I've now finished bringing all skills in the Latin tree up to five crowns. I did zoom through it faster than I think is ideal, but I was having so much fun it was hard to slow down.

From others who have finished the tree, what have you learned (besides learning some Latin, of course :-) )?

My thoughts:

I have the A/B test where there are the same number of lessons in each crown level of a tree. Thus overall I've had 5x practice at each lesson instead of 12x practice. I'd rather have the more practice, but even with the lesser amount of lessons to get to 5 crowns, I feel like I've got a good solid base.

In theory I really like the inductive method of teaching. In practice there always comes a point when I'm learning a language from scratch from Duolingo where I go in search of a lot of grammar materials. In Latin, this came when I was about halfway through all the crowns (part 1 red, part 2 green, part 3 blue). I looked up declensions, conjugations, and made a list of all the vocabulary in the course, separated out (as applicable) by part of speech, declension/conjugation, and gender. That helped immensely. I went from fumbling about with each translation on semi-recognition alone, to really being able to see crystal clear what was going on in each sentence, both Latin-to-English and English-to-Latin.

The first crown, I zoomed along on short-term memory and good recognition.

The second crown, I started fumbling as my short-term memory failed.

The third crown, I had put in place all my vocabulary and analysis, and started to feel comfortable.

The fourth crown, I started to reduce the number of "oops, I forgot to include that" mistakes I was making with conjugations and declensions.

The fifth crown, I started to find myself thinking in Latin directly rather than translating. Very very nice!

All the way through, I did my exercises in the browser on my phone so I could use the keyboard instead of word tiles. I think this increases the difficulty at lower crown levels, but it makes it less of a shock at higher crown levels when Duolingo starts to take away the tiles.

Now that I've done all this repetition, I find that going back to my Latin textbook Lingua Latina Per Se Illustrata (LLPSI), I can understand the initial chapters so. much. better. I can just read them, instead of having to think "hmmm, -m is accusative, so that means THIS person is calling THAT person", or "hmmm, this word ends in vowel-t, I think it's a verb, but why is the vowel sometimes a, sometimes e, sometimes i, for different verbs?" etc.

Also now that I've done all this repetition, I feel like I understand what I need to be doing to really learn my LLPSI deeply, and not just zoom through it too fast. I came across two blog posts at thepatrologist.com that reflect how to do with a written textbook, what Duolingo suggests electronically for getting the most out of crowns:

September 19, 2019



I have tested out of most levels, doing about three tests a day (60XP) of late and have about a week left. I did a lot of Latin a long time ago so the grammar is still there, but my vocabulary was more oriented to history and poetry than parrots and cookies. But listening to the voice has helped me "feel" Latin in a different way, and for that I thank Duo.

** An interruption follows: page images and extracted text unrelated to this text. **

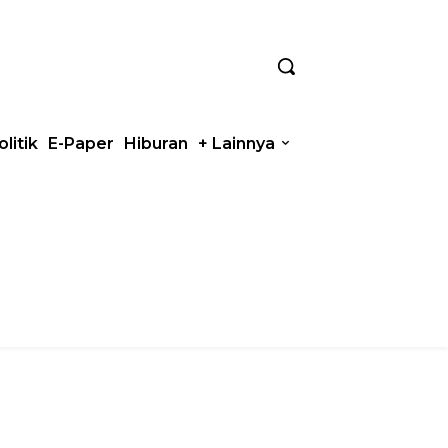
olitik
E-Paper
Hiburan
+ Lainnya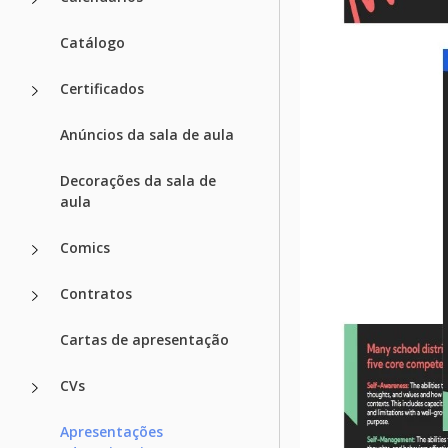
Catálogo
Certificados
Anúncios da sala de aula
Decorações da sala de
aula
Comics
Contratos
Cartas de apresentação
CVs
Apresentações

Congratulations on making it through the entire tree, 5 crowns!

Thank you for the interesting links. FWIW, another way to work through LLpsI is described here, see "phase 2," and another here, the copy-out-the-whole-book method. :) , and, pretty much, the same in Latin, and there is another suggestion for reading here, all from 3 very skilled Latinists who used the book/course when learning.

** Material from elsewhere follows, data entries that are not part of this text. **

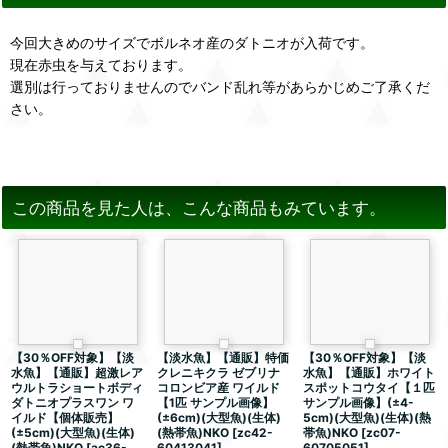
今回大きめのサイズでボルネオ産のダトニオが入荷です。
現在赤虫を与えております。
選別は行っておりませんのでバンド乱れ等があらかじめご了承くだ
さい。
この商品を見た人は、こんな商品もみています。
【30％OFF対象】【淡
【淡水魚】【通販】特価
【30％OFF対象】【淡
水魚】【通販】超激レア
クレニキクラ ゼブリナ
水魚】【通販】ホワイト
ウルトラショートボディ
コロンビア産 ワイルド
スポットコウタイ【１匹
ダトニオプラスワン ワ
【1匹 サンプル画像】
サンプル画像】(±4-
イルド【個体販売】
(±6cm)(大型魚)(生体)
5cm)(大型魚)(生体)(熱
(±5cm)(大型魚)(生体)
(熱帯魚)NKO
[
zc42-
帯魚)NKO
[
zc07-
(熱帯魚)NKO
[
ac36-
60413041
]
60705051
]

Tibi ago gratias, slogger.


Parvi est. Perlibenter scripsi.


nunc cum sapientia latina omne quam habes quid facies? i really want to know. (feel free to correct/edit my sentence). i am taking 3 duolingo courses--much more slowly than you--of languages i have largely forgotten over decades and question my own motives.


@gsp732649, good question, “what am I going to do now with all the latin knowledge I have?”

Partly, I just like languages. But it’s not just that, since certain languages (Norwegian, Russian, Italian) that I’ve dabbled in on Duolingo, I have dropped. So what sets apart my persistent languages, Spanish, French, Latin?

For decades I’ve wanted to revive my Latin in order to read a very long inscription in one of the lecture halls at the college I went to. So in the short term, I’ll keep studying latin until I can read that inscription. I’m using the book Lingua Latina Per Se Illustrata. Long term, I think I’ll just keep learning and start reading Latin literature. Just for fun. I don’t know, I just like knowing Latin.

(French, I’m reviewing French although I know enough that I’m actually not getting much from the Duolingo tree; I’m just persisting out of stubbornness until I get my owl.)

(Spanish I love because I dance Argentine tango, and this is the language of all the tango lyrics. Plus I hope one day to go back to Argentina to visit, so there’s a communication goal for me too.)